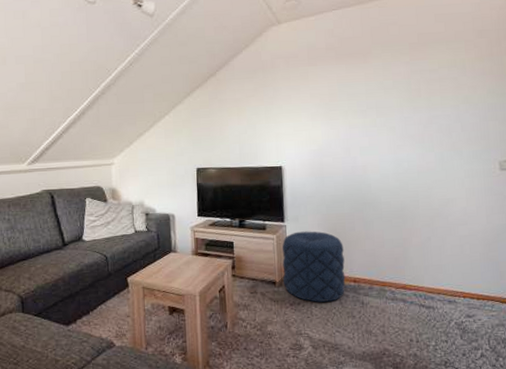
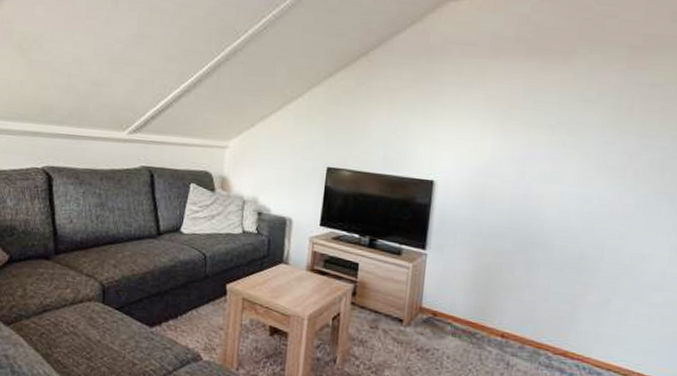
pouf: present [282,231,346,302] -> none [413,263,496,356]

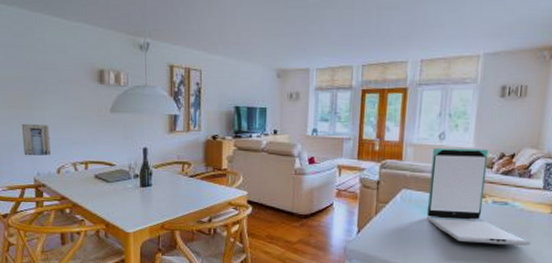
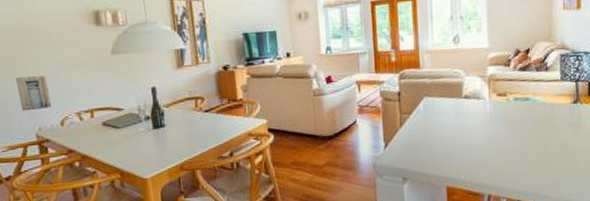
laptop: present [427,147,532,246] -> none [450,47,557,143]

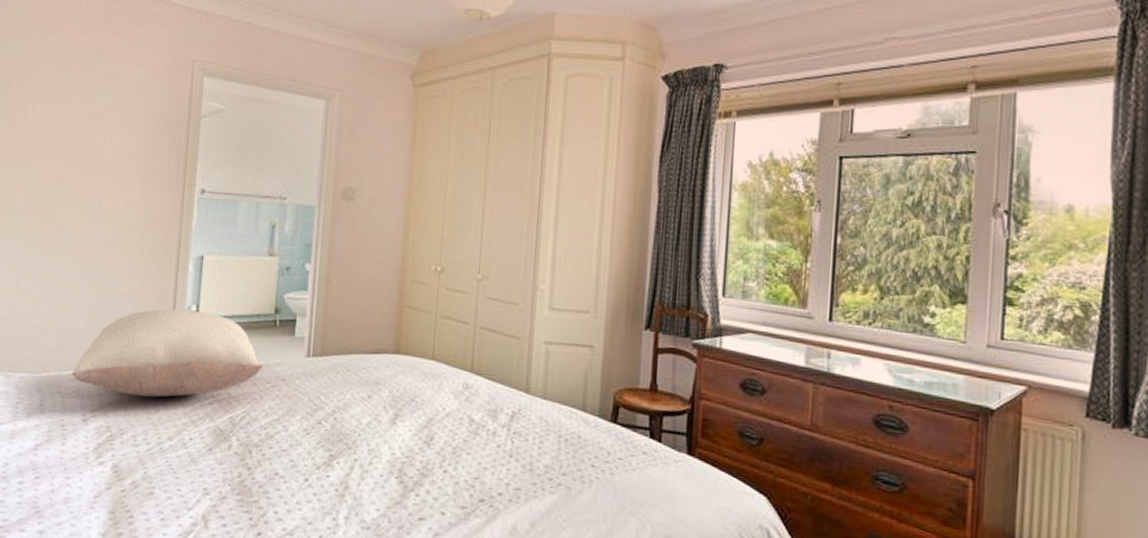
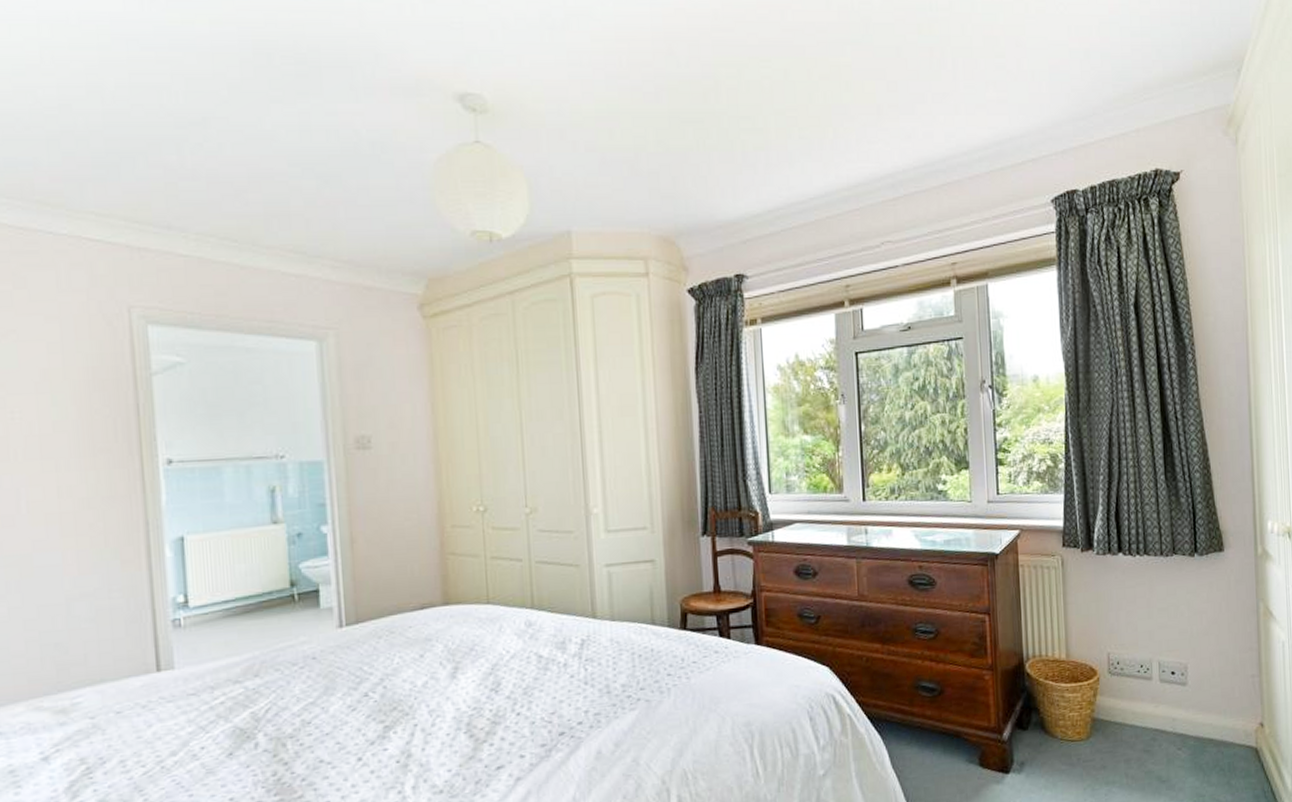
pillow: present [71,308,263,398] -> none [13,600,285,716]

Task statement. Repeat the material exactly. Skip the images.

Result for this task.
pouf: present [282,231,346,302] -> none [413,263,496,356]

laptop: present [427,147,532,246] -> none [450,47,557,143]

pillow: present [71,308,263,398] -> none [13,600,285,716]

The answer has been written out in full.